Clinical Trials /

A Study of CC-98633, BCMA-targeted Chimeric Antigen Receptor (CAR) T Cells, in Subjects With Relapsed and/or Refractory Multiple Myeloma

NCT04394650

Description:

This is a Phase 1, multicenter, open-label study of CC-98633, BCMA-Targeted NEX-T Chimeric Antigen Receptor (CAR) T Cells, in subjects with relapsed and/or refractory multiple myeloma. The study will consist of 2 parts: dose-escalation (Part A) and dose-expansion (Part B).
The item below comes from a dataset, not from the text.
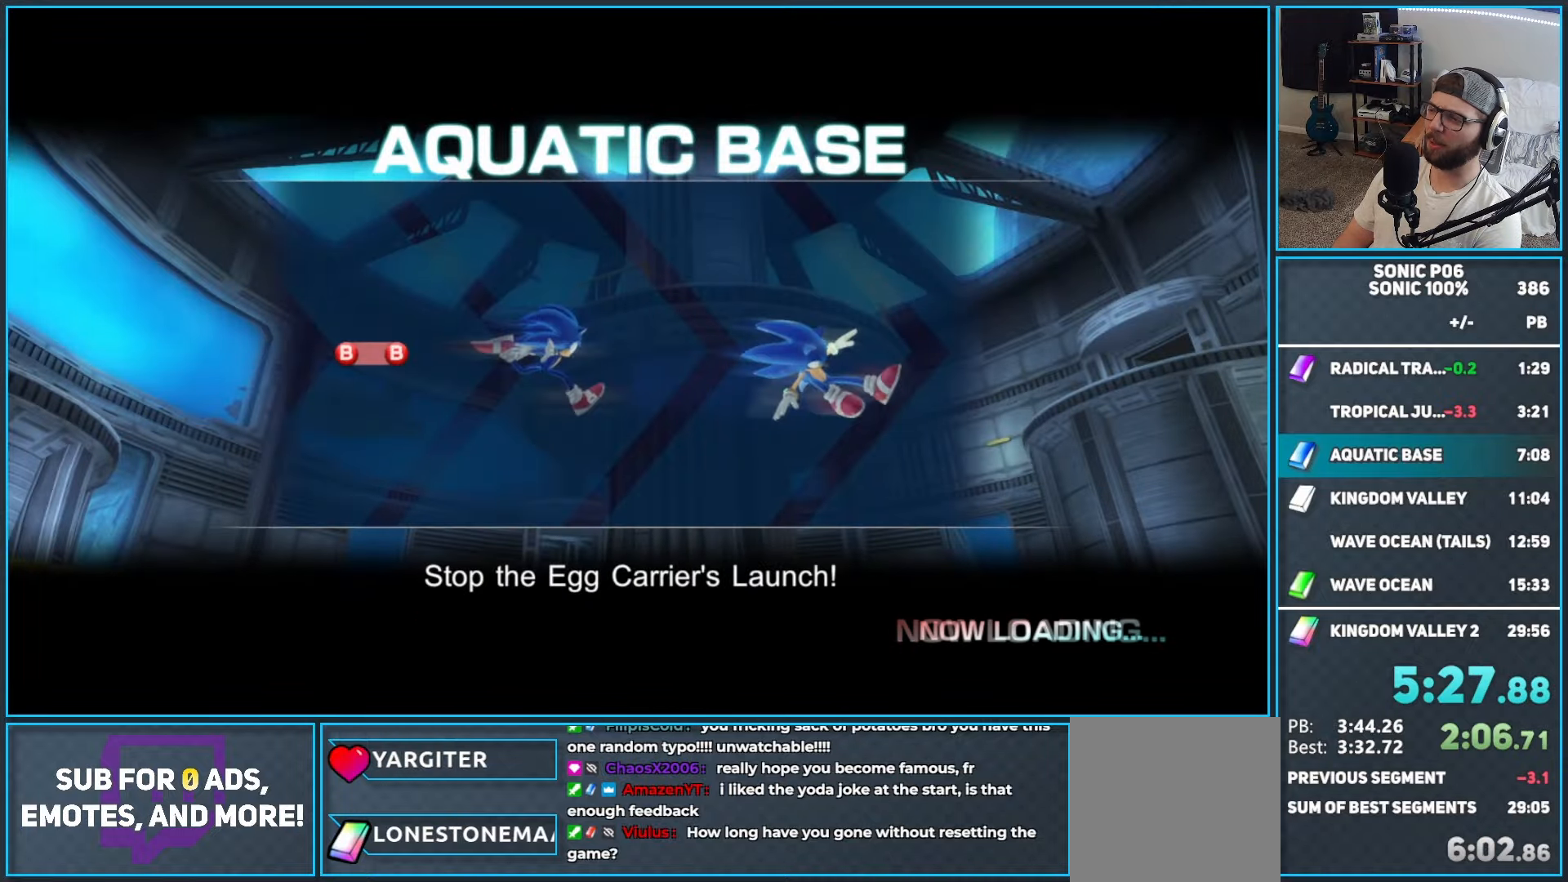
{"dt_ms": 500, "buttons": [], "left_stick": "up", "right_stick": "center", "button_events": []}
The dose-escalation part (Part A) of the study is to evaluate the safety and tolerability of increasing dose levels of CC-98633 to establish a recommended Phase 2 dose (RP2D); and the dose-expansion part (Part B) of the study is to further evaluate the safety, pharmacokinetics/pharmacodynamics, and efficacy of CC-98633 at the RP2D.

Related Conditions:
  • Multiple Myeloma
Recruiting Status:

Recruiting

Phase:

Phase 1

Trial Eligibility

Document

Title

  • Brief Title: A Study of CC-98633, BCMA-targeted Chimeric Antigen Receptor (CAR) T Cells, in Subjects With Relapsed and/or Refractory Multiple Myeloma
  • Official Title: A Phase I, Multi Center, Open Label Study of CC-98633, BCMA Targeted NEX-T Chimeric Antigen Receptor (CAR) T Cells, in Subjects With Relapsed and/or Refractory Multiple Myeloma

Clinical Trial IDs

  • ORG STUDY ID: CC-98633-MM-001
  • SECONDARY ID: U1111-1251-3435
  • NCT ID: NCT04394650

Conditions

  • Multiple Myeloma

Interventions

DrugSynonymsArms
CC-98633CC-98633

Purpose

This is a Phase 1, multicenter, open-label study of CC-98633, BCMA-Targeted NEX-T Chimeric Antigen Receptor (CAR) T Cells, in subjects with relapsed and/or refractory multiple myeloma. The study will consist of 2 parts: dose-escalation (Part A) and dose-expansion (Part B). The dose-escalation part (Part A) of the study is to evaluate the safety and tolerability of increasing dose levels of CC-98633 to establish a recommended Phase 2 dose (RP2D); and the dose-expansion part (Part B) of the study is to further evaluate the safety, pharmacokinetics/pharmacodynamics, and efficacy of CC-98633 at the RP2D.

Trial Arms

NameTypeDescriptionInterventions
CC-98633ExperimentalSubjects will receive CC-98633 following 3 consecutive doses of lymphodepleting chemotherapy (fludarabine and cyclophosphamide).
  • CC-98633

Eligibility Criteria

        Inclusion Criteria:

          1. Age ≥ 18 years.

          2. Signed written informed consent prior to any study procedure.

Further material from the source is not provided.